▶ **Set task**
Copy the rows below line for line without changing anything, and omit the pictures from your copy.

____

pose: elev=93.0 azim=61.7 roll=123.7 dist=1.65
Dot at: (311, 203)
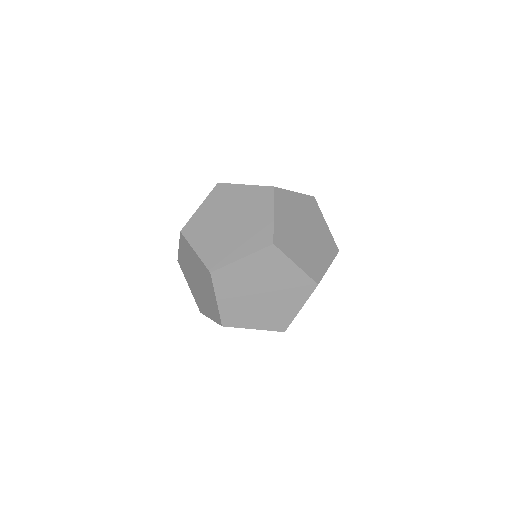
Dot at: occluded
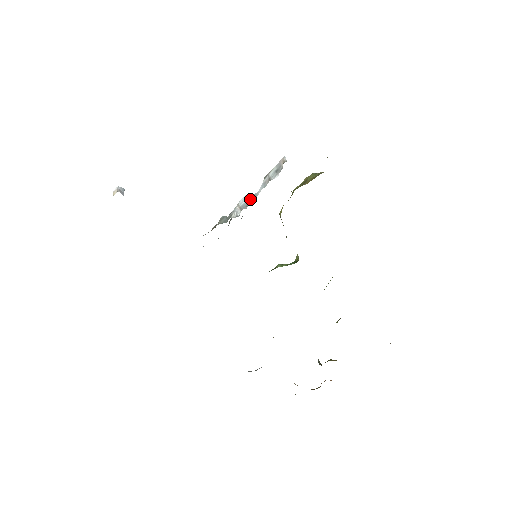
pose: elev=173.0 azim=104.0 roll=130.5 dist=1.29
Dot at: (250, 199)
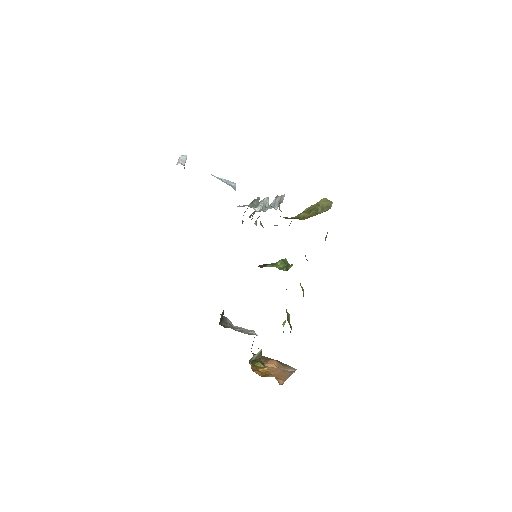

____

▶ **Response below**
pose: elev=93.0 azim=61.7 roll=123.7 dist=1.65
Dot at: (311, 203)
Dot at: occluded
pose: elev=173.0 azim=104.0 roll=130.5 dist=1.29
Dot at: (250, 199)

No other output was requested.